§ **Exercise instructions**: Could the data below be copied exactly, minus the pictures?
━━━━━ Task input ━━━━━
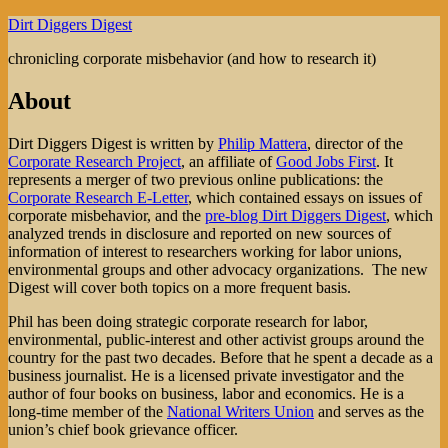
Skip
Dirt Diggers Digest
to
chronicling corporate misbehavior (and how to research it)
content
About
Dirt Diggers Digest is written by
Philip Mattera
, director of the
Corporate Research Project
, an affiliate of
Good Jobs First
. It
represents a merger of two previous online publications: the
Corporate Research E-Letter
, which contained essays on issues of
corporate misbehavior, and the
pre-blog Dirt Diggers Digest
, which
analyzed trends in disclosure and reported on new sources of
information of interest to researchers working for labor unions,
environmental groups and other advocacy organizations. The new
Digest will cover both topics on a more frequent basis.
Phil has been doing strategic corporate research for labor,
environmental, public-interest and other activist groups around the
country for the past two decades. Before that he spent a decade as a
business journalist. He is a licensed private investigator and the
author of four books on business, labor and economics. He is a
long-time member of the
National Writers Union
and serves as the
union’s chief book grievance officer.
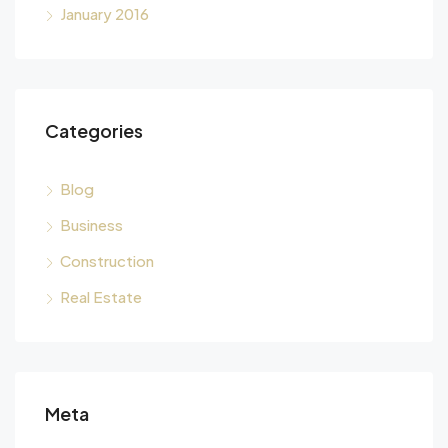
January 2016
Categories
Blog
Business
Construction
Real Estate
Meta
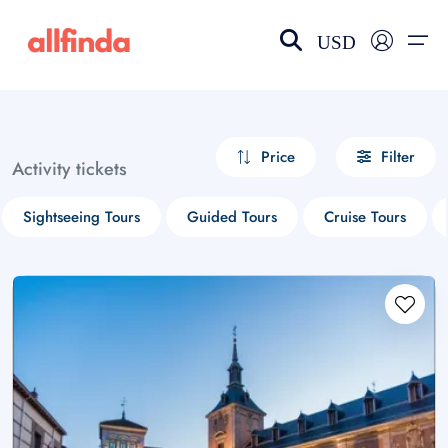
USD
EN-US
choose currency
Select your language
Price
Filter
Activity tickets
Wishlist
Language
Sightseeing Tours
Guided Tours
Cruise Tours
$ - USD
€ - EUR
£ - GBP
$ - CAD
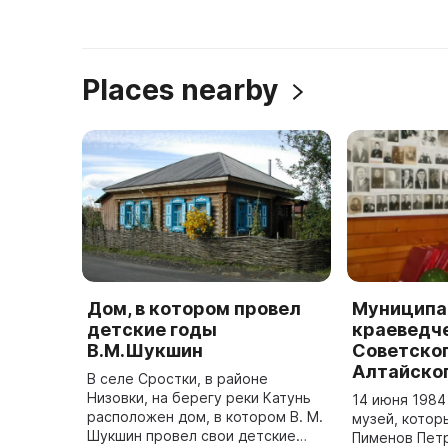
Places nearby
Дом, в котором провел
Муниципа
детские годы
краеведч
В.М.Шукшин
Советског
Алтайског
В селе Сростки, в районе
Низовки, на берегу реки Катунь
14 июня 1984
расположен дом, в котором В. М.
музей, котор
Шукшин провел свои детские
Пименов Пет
━━━━━
§ **Answer box**:
Skip
Dirt Diggers Digest
to
chronicling corporate misbehavior (and how to research it)
content
About
Dirt Diggers Digest is written by
Philip Mattera
, director of the
Corporate Research Project
, an affiliate of
Good Jobs First
. It
represents a merger of two previous online publications: the
Corporate Research E-Letter
, which contained essays on issues of
corporate misbehavior, and the
pre-blog Dirt Diggers Digest
, which
analyzed trends in disclosure and reported on new sources of
information of interest to researchers working for labor unions,
environmental groups and other advocacy organizations. The new
Digest will cover both topics on a more frequent basis.
Phil has been doing strategic corporate research for labor,
environmental, public-interest and other activist groups around the
country for the past two decades. Before that he spent a decade as a
business journalist. He is a licensed private investigator and the
author of four books on business, labor and economics. He is a
long-time member of the
National Writers Union
and serves as the
union’s chief book grievance officer.
January 2016
Categories
Blog
Business
Construction
Real Estate
Meta
USD
EN-US
choose currency
Select your language
Price
Filter
Activity tickets
Wishlist
Language
Sightseeing Tours
Guided Tours
Cruise Tours
$ - USD
€ - EUR
£ - GBP
$ - CAD
Places nearby
Дом, в котором провел
Муниципа
детские годы
краеведч
В.М.Шукшин
Советског
Алтайског
В селе Сростки, в районе
Низовки, на берегу реки Катунь
14 июня 1984
расположен дом, в котором В. М.
музей, котор
Шукшин провел свои детские
Пименов Пет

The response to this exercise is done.